Should the government of United Arab Emirates or the UK own P&O Ferries?  

The chaos at Dover is a sign of the economic contradictions of Brexit.

The P&O ship, the Pride of Bilbao, docked at the Port of Bilbao. Photo: John Duffy.

The Easter getaway has been blighted by on-going chaos at Dover. Exporters of perishable food described Operation Brock, the emergency queuing system for freight traffic, as an “unmitigated disaster”. Lorry drivers were left waiting up to 30 hours without basic facilities, in order to get export produce into the European market. Needless to say, the whole affair is a disaster for British capitalism, further compounding exporters’ Brexit woes.

A key cause of the on-going crisis is the fallout from P&O’s summary sacking of 800 staff. With the new employees brought in to replace the sacked crew members allegedly paid as little as £1.80 an hour (exploiting a loophole in minimum wage legislation), and even the company admitting the average rate was only £5.50, health and safety inspectors have kicked into action. A number of P&O ships have been stopped from sailing while inspections are carried out to determine whether the new staff have the skills to uphold expected safety standards. This hire and refire crisis makes a mockery of Boris Johnson’s claim to want to build a “high wage, high productivity economy”. But it also reveals broader fault lines in the Brexit project.

As we’ve noted on Brexit Spotlight, P&O is feeling the pinch from the challenges facing the haulage and export industries with the UK’s exit from the single market. But this is also a story about a kleptocratic globalisation model and the role of oil rich dictatorships in our economy. P&O is a state-owned company – it’s just not owned by the UK state, and certainly not accountable to UK tax-payers. The ferry operator is controlled by DP World, a subsidiary of Dubai World, which is wholly owned by the United Arab Emirates (UAE), the oil rich gulf state with a unique federal political structure made up of a series of absolute monarchies. Dubai and Abu Dhabi are the most powerful of these ‘emirates’. A massive player in the global maritime sector, DP World claims to control 10% of global freight trade and made profits of $3.8 billion in 2021. What’s more, UAE have been a major backer of the UK governments’ freeport project, winning the praise of Chancellor Rishi Sunak last year for its investment in the London Gateway port.

Explaining the P&O crisis
As this suggests, there are a mix of factors that stand behind the P&O crisis. First, this is a story of the UK’s long hollowed out employment rights – which makes it much easier for employers to sack staff than in most other western European economies. Second, the same economic thinking assumes foreign direct investment is always good regardless of the public interest at stake, even when it means selling assets to very aggressive firms determined to restructure them to ratchet up the exploitation of workers as much as possible. This has also led to a situation where, from football clubs to ferries, the UK are only too happy to do business with dictators and kleptocrats who are involved in, or supporting, horrific human rights abuses. Third, the case also shows how this has a detrimental knock-on effect on other aspects of the economy – including other capitalist firms, like UK exporters, that need secure and well run infrastructure in order to trade with Europe, especially when Brexit has added to their costs.

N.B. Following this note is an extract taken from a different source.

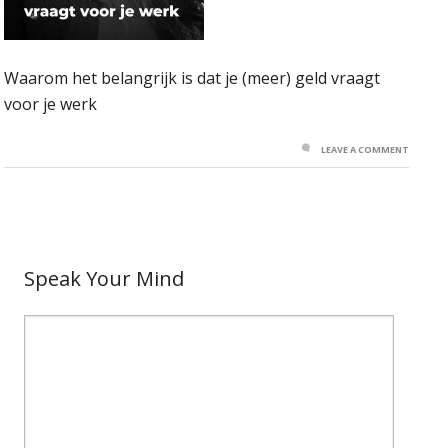
Waarom het belangrijk is dat je (meer) geld vraagt
voor je werk
LEAVE A COMMENT
Speak Your Mind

That’s why the case of P&O Ferries illustrates the basic contradiction of Brexit. For most of its Conservative parliamentary supporters, it was about turbo-charging this “greed is good” economic model, slashing employment and social rights to unleash an even more rapacious capitalism. But for many Brexit voters it was seen as the opposite. They looked at Remainers like David Cameron and George Osborne and hoped that the Brexit vote would deliver a release from this extremely unequal society.

Ultimately, this group of voters are still disenfranchised. There has, for example, been hardly any discussion in British politics of the obvious remedy to the unacceptable P&O situation. Rather than the company being owned by, and run in the interests of, the UAE, the UK government could nationalise it so that it can serve the public interest.